For the past couple of weeks, I’ve been at Portland Center Stage as part of the orchestra for a production of the “25th Annual Putnam County Spelling Bee.” The show is a musical comedy, following a rather unusual group of children (as well as some audience volunteers) through a farcical spelling bee in which the word the students are challenged with is just as likely to be chosen because of its ridiculous definition as its difficulty to spell.
The score to the show is an uncommon combination of instruments, with myself on reeds (flute, clarinet, and alto saxophone), Liz Byrd on cello, Ben Wasson on percussion, Kurt Crowley on synthesizer, and our musical director, Rick Lewis, on piano. Instead of playing from an orchestra pit below and in front of the stage, our orchestra instead plays behind the back wall of the stage (if Superman were in the audience with his X-ray vision, he’d see us performing behind the actors) with the music piped in through a sound system.

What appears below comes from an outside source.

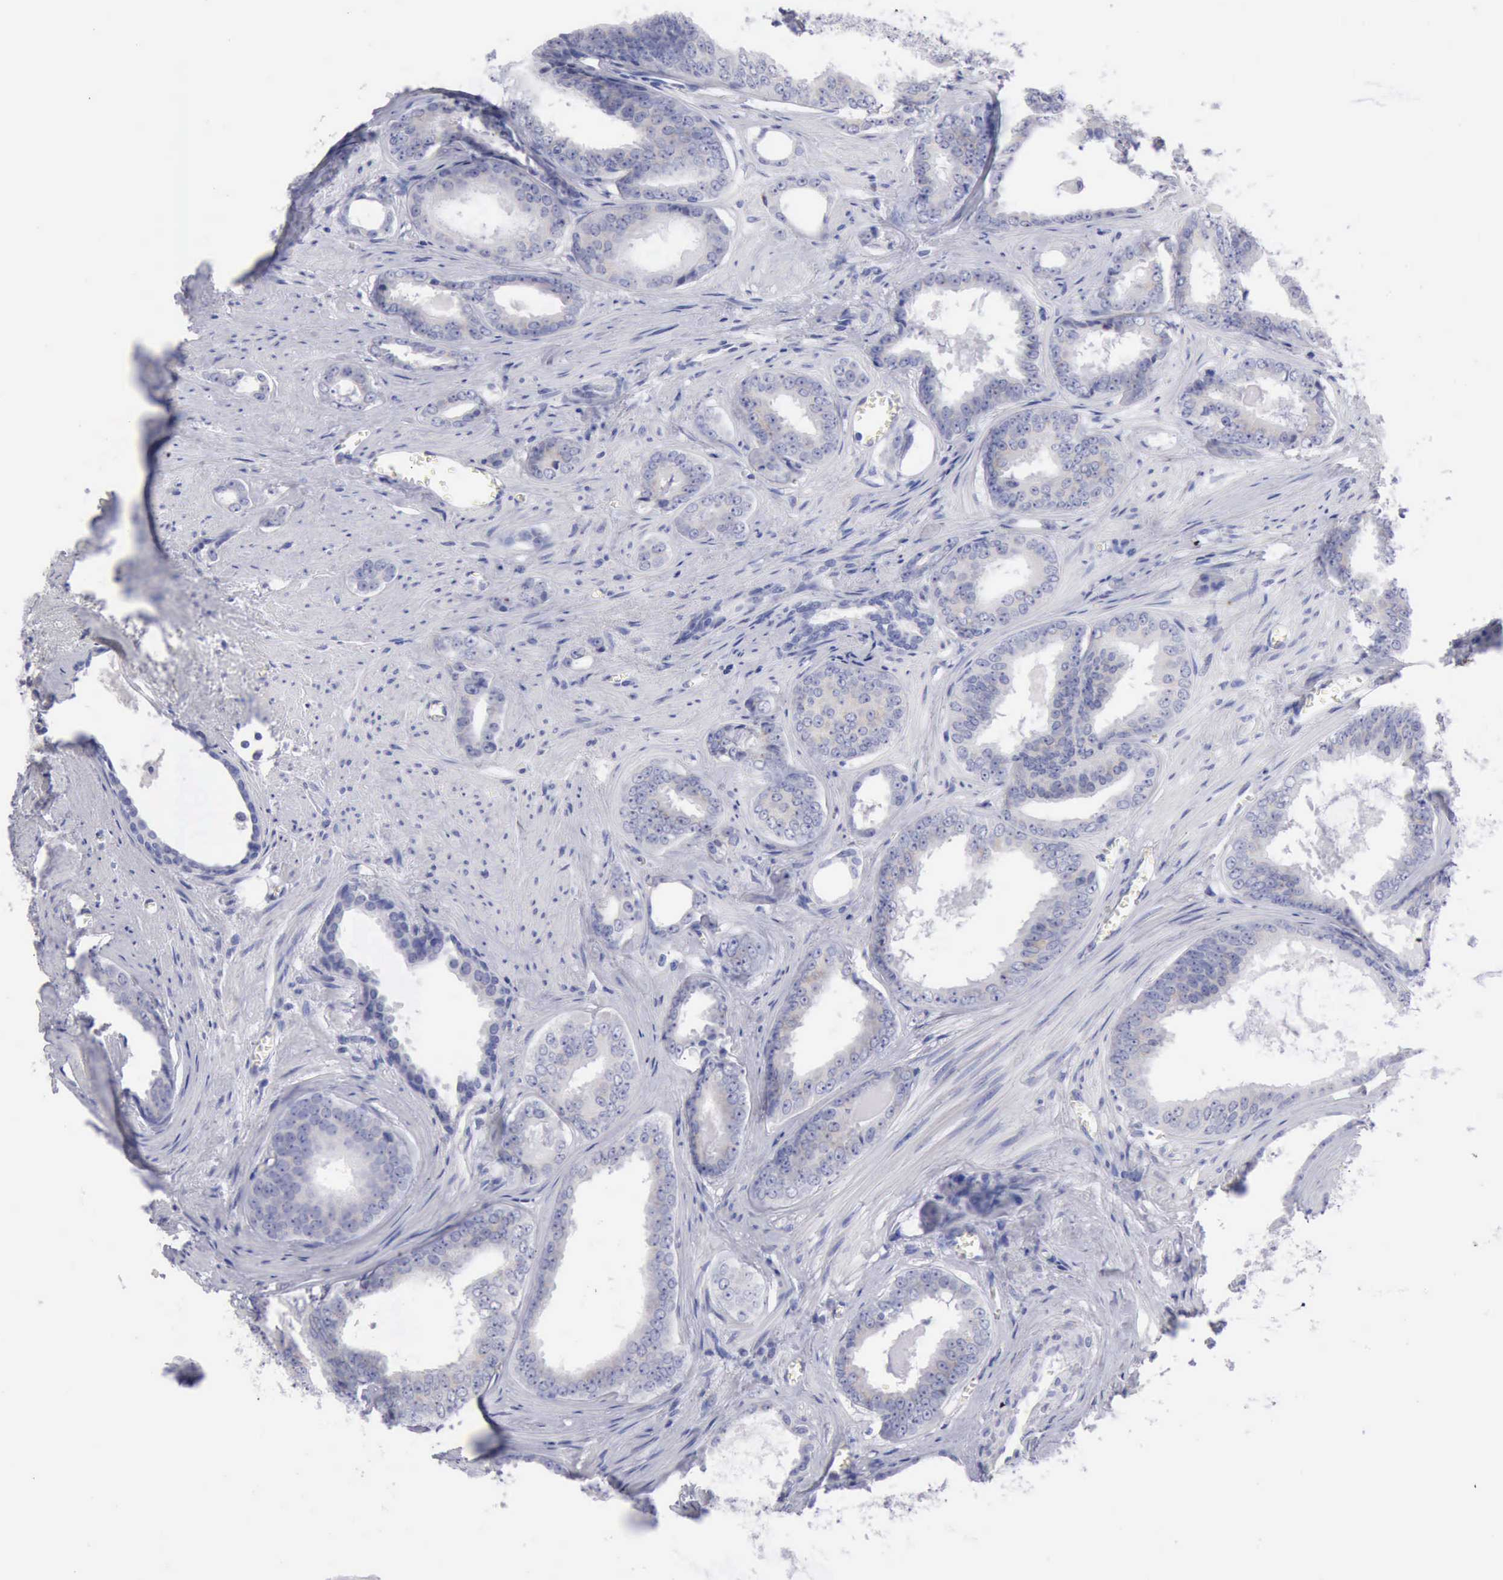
{"staining": {"intensity": "weak", "quantity": "<25%", "location": "cytoplasmic/membranous"}, "tissue": "prostate cancer", "cell_type": "Tumor cells", "image_type": "cancer", "snomed": [{"axis": "morphology", "description": "Adenocarcinoma, Medium grade"}, {"axis": "topography", "description": "Prostate"}], "caption": "Immunohistochemical staining of prostate cancer (medium-grade adenocarcinoma) shows no significant positivity in tumor cells.", "gene": "ANGEL1", "patient": {"sex": "male", "age": 79}}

William Finn’s compositions for the show run the gamut from quirky themes that complement the comedy on stage, to powerful melodies that support the more emotional moments. Unlike some musicals, where orchestras get bored quickly with ironically the often less-than-musical compostions, there’s always something new to find in Finn’s score, which I’ve been scouring to find bits and pieces to serve as inspirations for Duo Chronicles pieces.
The title for this piece is taken from the lyrics of a song in the show called “Woe is Me,” sung by a character who is pushed by her two dads to “be smart, be cool, be adult” and “be remarkably adroit in social situations.” I toyed with other titles that didn’t sound as flippant, but in the end, it seemed like that line just worked best. In the show, the cast breaks into a Stomp-inspired dance section in the middle of “Woe is Me,” where the 3-part vocals harmonies are accompanied by the percussion sounds made by clapping, stomping, and dancing on stage. Something about 3-part vocal a cappella always gets me interested, so from the first time that I heard that section performed by the PCS cast, I knew I wanted to do something with it.
For the Duo Chronicles piece, I took that section and started altering it bit by bit. The first change was the time signature — instead of being 4/4 like the piece in the show, our version is in 7/4. The next, was the structure — we start with the “Be Smart, Be Cool” section, and the “Woe is Me ” hook happens in the middle. The vocals have been replaced by three overdubbed saxophone parts. Instead of the Stomp-inspired percussion, Clay and I use a couple tracks of clapping and a track of using storage boxes as percussion instruments.
Throughout the song, I tried to reference each of the distinct sections from Finn’s composition. There are direct references in the piano part, the clarinet parts, and certainly the saxophone parts. After all of the revisions and editing, making it fit the Duo Chronicles style, it ended up farther from Finn’s “Woe is Me” than I had intended originally, but only because Clay and I are putting our own spin on things. Check out the sheet music from the link below.
Since I’m at Portland Center Stage doing this show eight times a week until the end of June, it wouldn’t surprise me if another Finn-inspired song makes its way into the Duo Chronicles songbook before we’re done.